Aim of the task: Return exactly the span that opens with the line containing "right elbow: (494, 1993)" and closes with the final line of the records, both included.

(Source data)
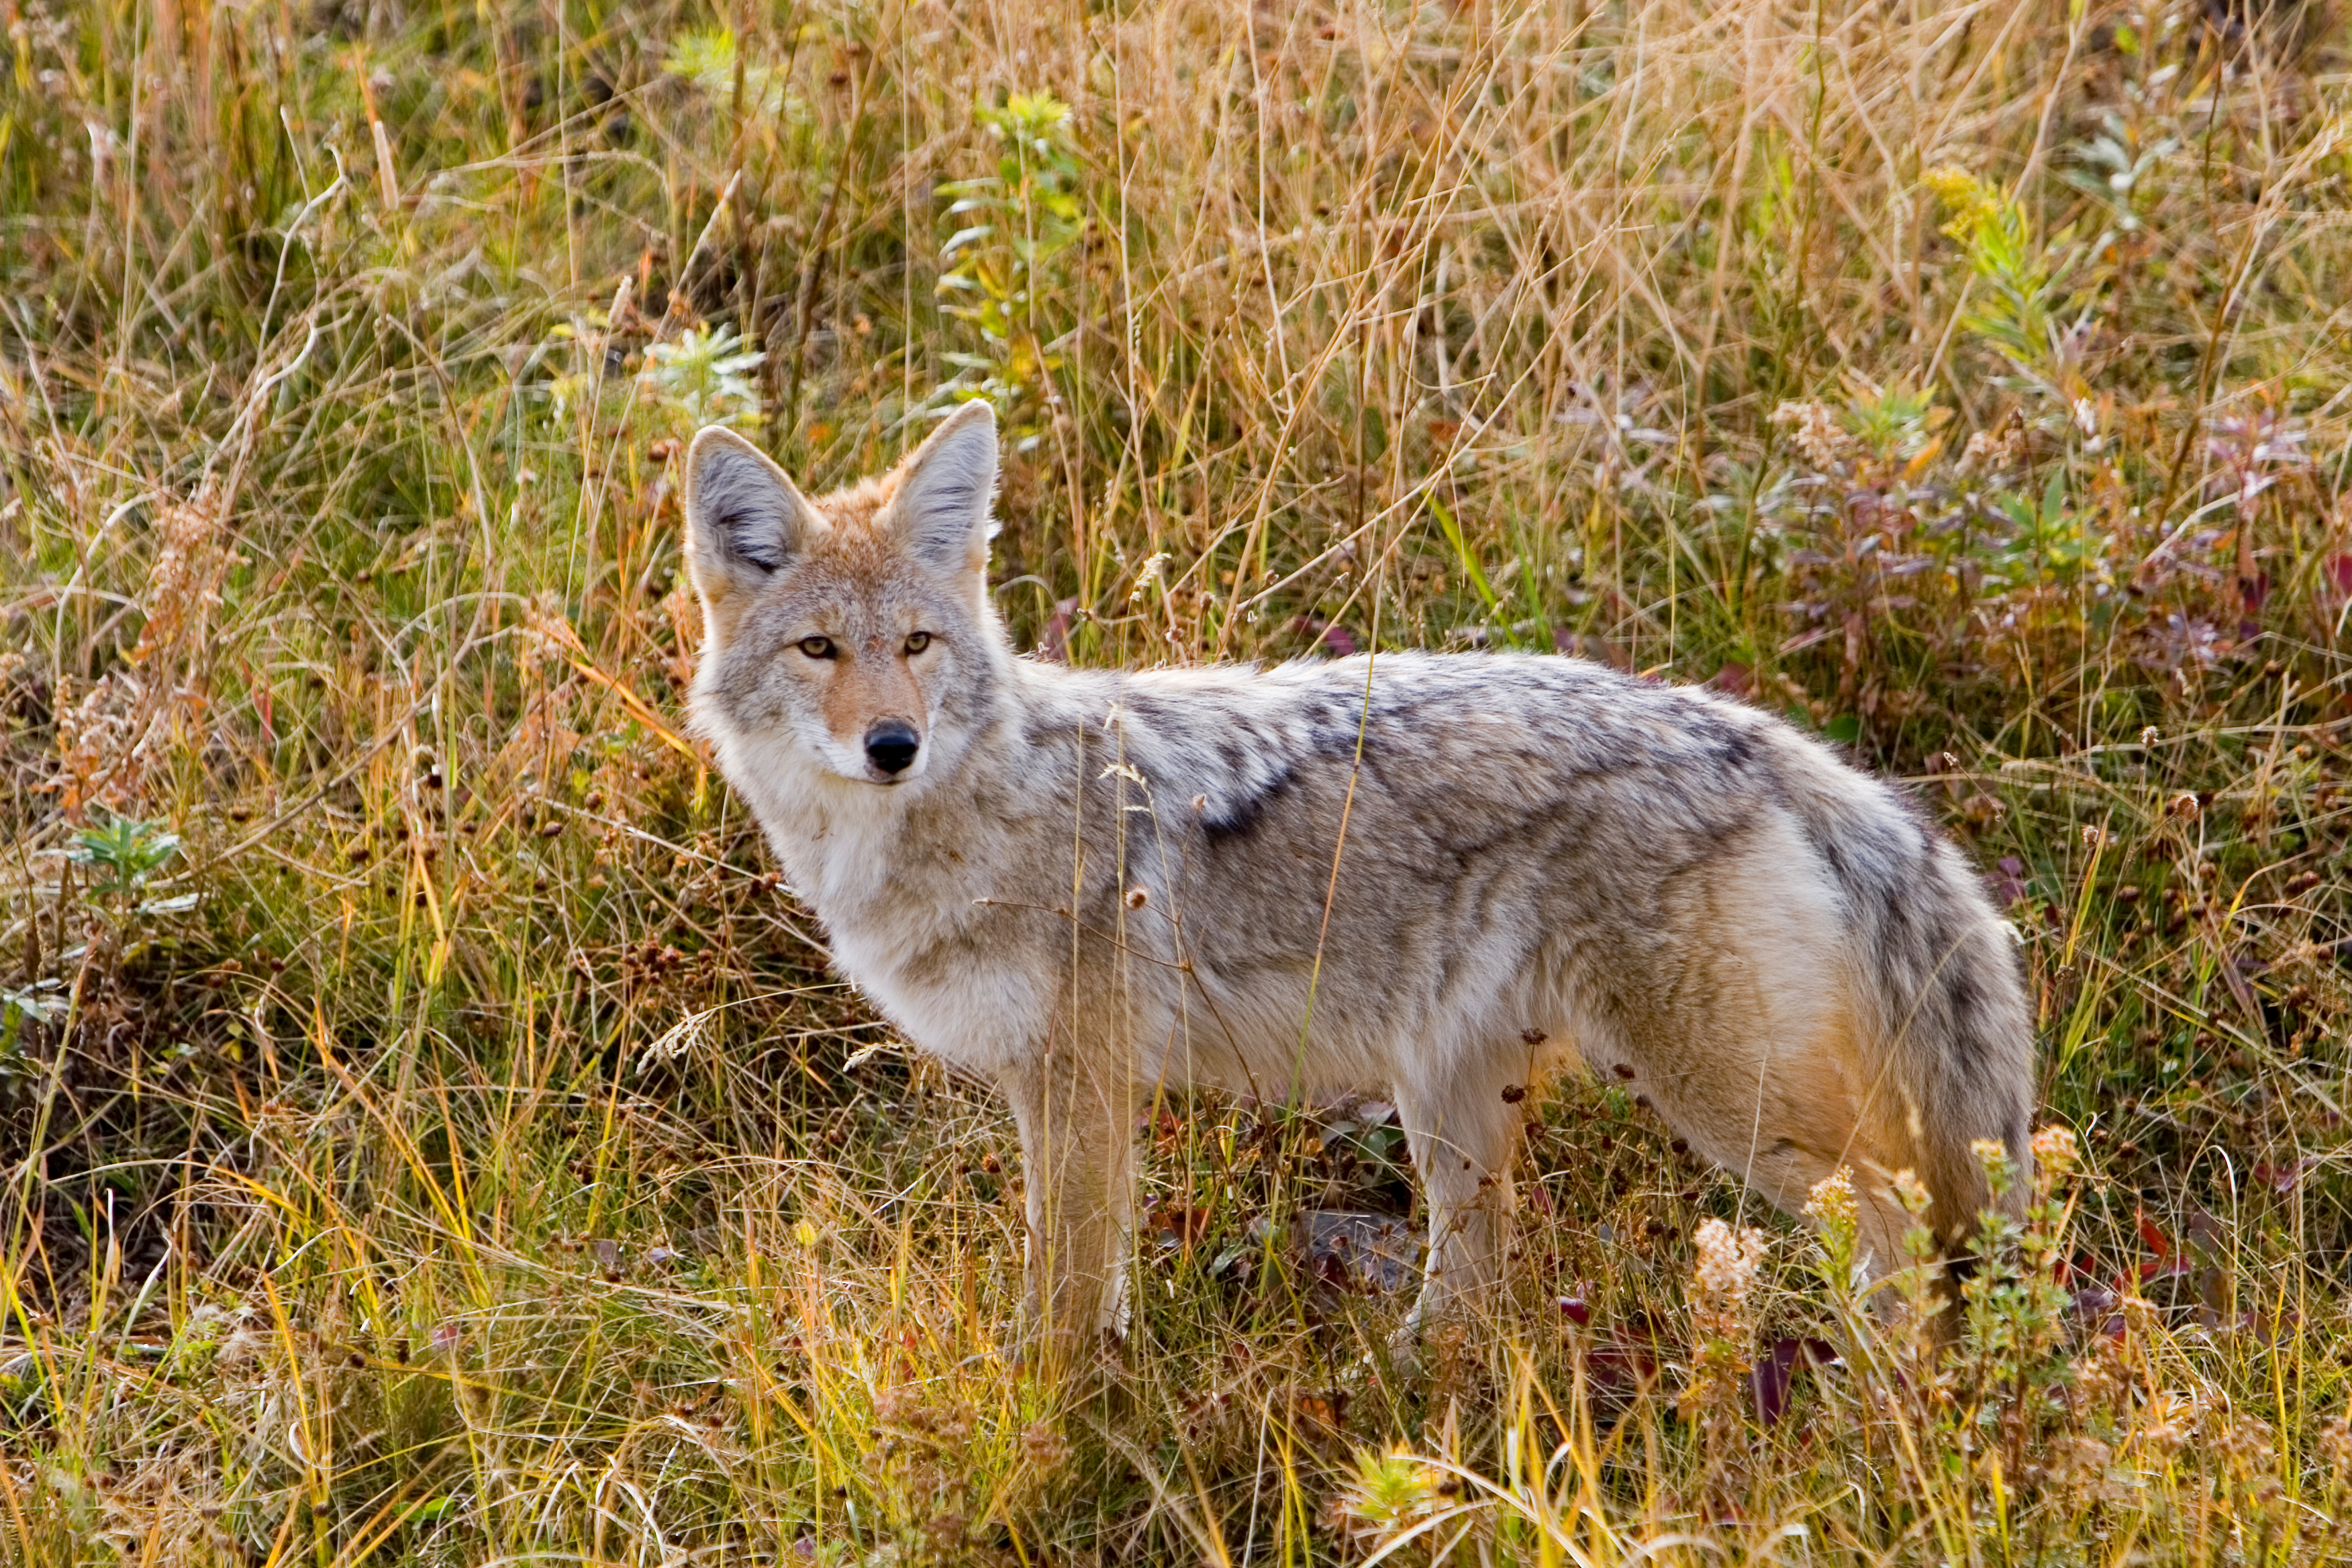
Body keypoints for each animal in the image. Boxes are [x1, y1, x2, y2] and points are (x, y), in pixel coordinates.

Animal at [678, 400, 2037, 1370]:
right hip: (1457, 1107)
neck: (974, 811)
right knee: (1479, 1295)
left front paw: (1044, 1413)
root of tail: (1750, 734)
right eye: (819, 650)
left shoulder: (1079, 1087)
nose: (891, 745)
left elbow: (1062, 1298)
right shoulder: (1068, 1092)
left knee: (1904, 1221)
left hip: (1720, 1106)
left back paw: (1882, 1400)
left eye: (915, 645)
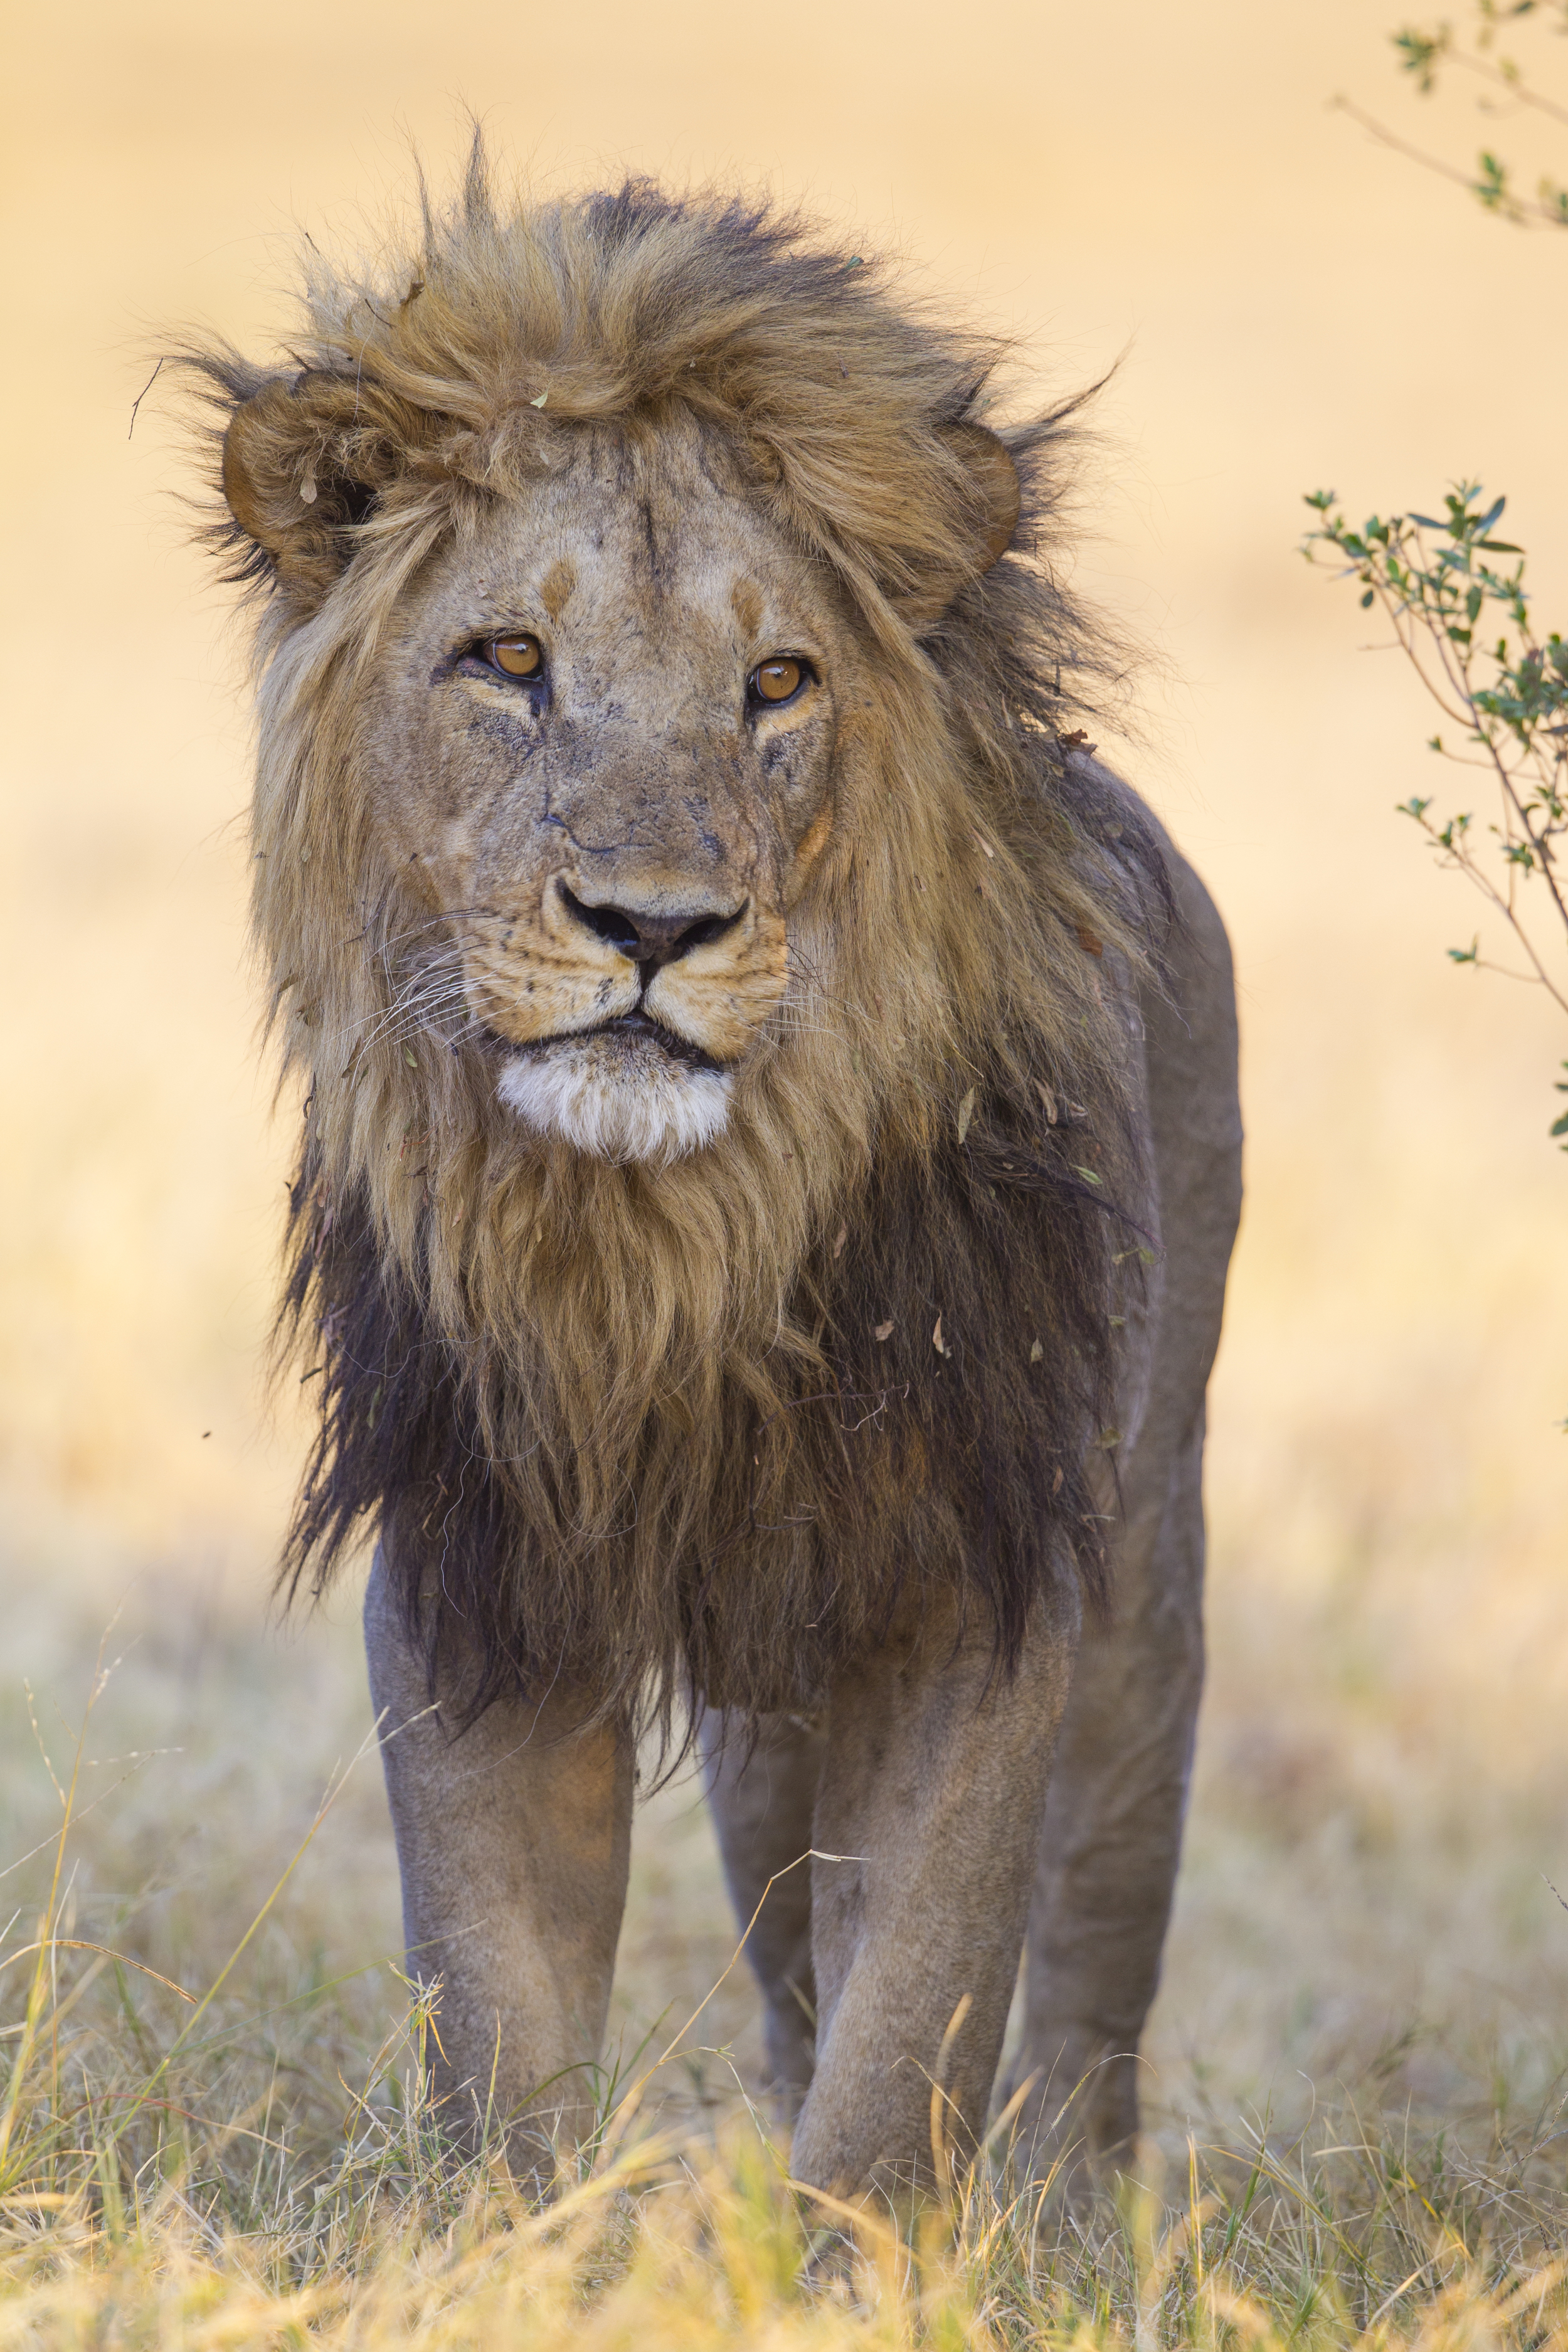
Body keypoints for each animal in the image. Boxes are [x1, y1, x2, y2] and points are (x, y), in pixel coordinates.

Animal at [184, 156, 1241, 2192]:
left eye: (777, 683)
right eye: (509, 661)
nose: (654, 923)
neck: (661, 1249)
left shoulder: (983, 1580)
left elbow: (923, 1999)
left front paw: (853, 2241)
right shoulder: (474, 1565)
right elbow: (494, 1993)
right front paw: (509, 2228)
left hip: (1144, 1556)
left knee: (1095, 1935)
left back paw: (1079, 2206)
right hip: (769, 1721)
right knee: (789, 1959)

Answer area:
right elbow: (494, 1993)
right front paw: (509, 2228)
left hip: (1144, 1556)
left knee: (1095, 1935)
left back paw: (1079, 2206)
right hip: (769, 1721)
right knee: (789, 1959)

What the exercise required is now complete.